(Dataset entries)
——————————

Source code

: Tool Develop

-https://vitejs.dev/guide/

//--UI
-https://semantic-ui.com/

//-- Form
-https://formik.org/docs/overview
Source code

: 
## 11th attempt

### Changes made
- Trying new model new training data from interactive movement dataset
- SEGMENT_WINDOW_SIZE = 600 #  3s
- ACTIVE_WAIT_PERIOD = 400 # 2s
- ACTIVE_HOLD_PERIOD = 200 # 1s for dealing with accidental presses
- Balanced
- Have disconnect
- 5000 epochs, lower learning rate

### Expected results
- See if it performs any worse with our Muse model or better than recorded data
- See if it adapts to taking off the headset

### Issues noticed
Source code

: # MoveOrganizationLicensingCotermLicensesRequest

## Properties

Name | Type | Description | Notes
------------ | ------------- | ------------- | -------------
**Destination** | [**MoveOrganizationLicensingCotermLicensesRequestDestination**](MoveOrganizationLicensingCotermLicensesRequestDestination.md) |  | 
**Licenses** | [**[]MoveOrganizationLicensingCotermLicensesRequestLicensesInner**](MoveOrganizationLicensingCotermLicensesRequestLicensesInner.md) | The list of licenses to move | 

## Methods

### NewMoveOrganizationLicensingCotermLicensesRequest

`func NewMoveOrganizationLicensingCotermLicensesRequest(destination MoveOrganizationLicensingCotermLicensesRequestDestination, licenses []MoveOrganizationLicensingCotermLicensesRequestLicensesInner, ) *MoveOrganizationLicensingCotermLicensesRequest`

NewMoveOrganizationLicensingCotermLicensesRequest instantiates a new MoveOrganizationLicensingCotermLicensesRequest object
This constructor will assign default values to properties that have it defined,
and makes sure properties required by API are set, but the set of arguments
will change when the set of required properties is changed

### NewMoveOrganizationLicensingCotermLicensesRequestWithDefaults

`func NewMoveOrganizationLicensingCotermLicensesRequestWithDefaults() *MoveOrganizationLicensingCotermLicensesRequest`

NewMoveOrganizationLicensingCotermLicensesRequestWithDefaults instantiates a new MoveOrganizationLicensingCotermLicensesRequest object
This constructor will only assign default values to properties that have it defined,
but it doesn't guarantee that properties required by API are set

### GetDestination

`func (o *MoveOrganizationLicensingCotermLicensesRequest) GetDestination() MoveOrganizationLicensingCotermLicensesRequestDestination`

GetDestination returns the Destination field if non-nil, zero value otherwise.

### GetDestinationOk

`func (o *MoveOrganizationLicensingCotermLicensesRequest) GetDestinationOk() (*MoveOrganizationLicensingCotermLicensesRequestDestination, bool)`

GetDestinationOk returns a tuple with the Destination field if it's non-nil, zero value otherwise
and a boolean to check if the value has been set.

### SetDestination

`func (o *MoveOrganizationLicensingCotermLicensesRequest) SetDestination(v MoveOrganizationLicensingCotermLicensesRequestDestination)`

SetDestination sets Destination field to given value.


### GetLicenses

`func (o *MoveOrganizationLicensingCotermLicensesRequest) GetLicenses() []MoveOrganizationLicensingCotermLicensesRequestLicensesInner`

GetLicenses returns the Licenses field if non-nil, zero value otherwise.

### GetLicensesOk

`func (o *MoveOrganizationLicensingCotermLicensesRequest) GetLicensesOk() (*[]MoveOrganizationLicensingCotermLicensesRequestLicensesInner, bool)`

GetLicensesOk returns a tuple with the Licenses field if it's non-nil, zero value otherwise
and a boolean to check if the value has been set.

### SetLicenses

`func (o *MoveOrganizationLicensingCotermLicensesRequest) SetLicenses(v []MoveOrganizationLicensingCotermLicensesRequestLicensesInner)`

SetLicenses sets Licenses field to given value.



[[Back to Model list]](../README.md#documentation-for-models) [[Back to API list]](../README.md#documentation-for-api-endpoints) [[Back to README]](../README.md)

——————————

§ **Task item**: Set down the data once more, exactly as shown above.

§ **Reply to the task**:
Source code

: Tool Develop

-https://vitejs.dev/guide/

//--UI
-https://semantic-ui.com/

//-- Form
-https://formik.org/docs/overview
Source code

: 
## 11th attempt

### Changes made
- Trying new model new training data from interactive movement dataset
- SEGMENT_WINDOW_SIZE = 600 #  3s
- ACTIVE_WAIT_PERIOD = 400 # 2s
- ACTIVE_HOLD_PERIOD = 200 # 1s for dealing with accidental presses
- Balanced
- Have disconnect
- 5000 epochs, lower learning rate

### Expected results
- See if it performs any worse with our Muse model or better than recorded data
- See if it adapts to taking off the headset

### Issues noticed
Source code

: # MoveOrganizationLicensingCotermLicensesRequest

## Properties

Name | Type | Description | Notes
------------ | ------------- | ------------- | -------------
**Destination** | [**MoveOrganizationLicensingCotermLicensesRequestDestination**](MoveOrganizationLicensingCotermLicensesRequestDestination.md) |  | 
**Licenses** | [**[]MoveOrganizationLicensingCotermLicensesRequestLicensesInner**](MoveOrganizationLicensingCotermLicensesRequestLicensesInner.md) | The list of licenses to move | 

## Methods

### NewMoveOrganizationLicensingCotermLicensesRequest

`func NewMoveOrganizationLicensingCotermLicensesRequest(destination MoveOrganizationLicensingCotermLicensesRequestDestination, licenses []MoveOrganizationLicensingCotermLicensesRequestLicensesInner, ) *MoveOrganizationLicensingCotermLicensesRequest`

NewMoveOrganizationLicensingCotermLicensesRequest instantiates a new MoveOrganizationLicensingCotermLicensesRequest object
This constructor will assign default values to properties that have it defined,
and makes sure properties required by API are set, but the set of arguments
will change when the set of required properties is changed

### NewMoveOrganizationLicensingCotermLicensesRequestWithDefaults

`func NewMoveOrganizationLicensingCotermLicensesRequestWithDefaults() *MoveOrganizationLicensingCotermLicensesRequest`

NewMoveOrganizationLicensingCotermLicensesRequestWithDefaults instantiates a new MoveOrganizationLicensingCotermLicensesRequest object
This constructor will only assign default values to properties that have it defined,
but it doesn't guarantee that properties required by API are set

### GetDestination

`func (o *MoveOrganizationLicensingCotermLicensesRequest) GetDestination() MoveOrganizationLicensingCotermLicensesRequestDestination`

GetDestination returns the Destination field if non-nil, zero value otherwise.

### GetDestinationOk

`func (o *MoveOrganizationLicensingCotermLicensesRequest) GetDestinationOk() (*MoveOrganizationLicensingCotermLicensesRequestDestination, bool)`

GetDestinationOk returns a tuple with the Destination field if it's non-nil, zero value otherwise
and a boolean to check if the value has been set.

### SetDestination

`func (o *MoveOrganizationLicensingCotermLicensesRequest) SetDestination(v MoveOrganizationLicensingCotermLicensesRequestDestination)`

SetDestination sets Destination field to given value.


### GetLicenses

`func (o *MoveOrganizationLicensingCotermLicensesRequest) GetLicenses() []MoveOrganizationLicensingCotermLicensesRequestLicensesInner`

GetLicenses returns the Licenses field if non-nil, zero value otherwise.

### GetLicensesOk

`func (o *MoveOrganizationLicensingCotermLicensesRequest) GetLicensesOk() (*[]MoveOrganizationLicensingCotermLicensesRequestLicensesInner, bool)`

GetLicensesOk returns a tuple with the Licenses field if it's non-nil, zero value otherwise
and a boolean to check if the value has been set.

### SetLicenses

`func (o *MoveOrganizationLicensingCotermLicensesRequest) SetLicenses(v []MoveOrganizationLicensingCotermLicensesRequestLicensesInner)`

SetLicenses sets Licenses field to given value.



[[Back to Model list]](../README.md#documentation-for-models) [[Back to API list]](../README.md#documentation-for-api-endpoints) [[Back to README]](../README.md)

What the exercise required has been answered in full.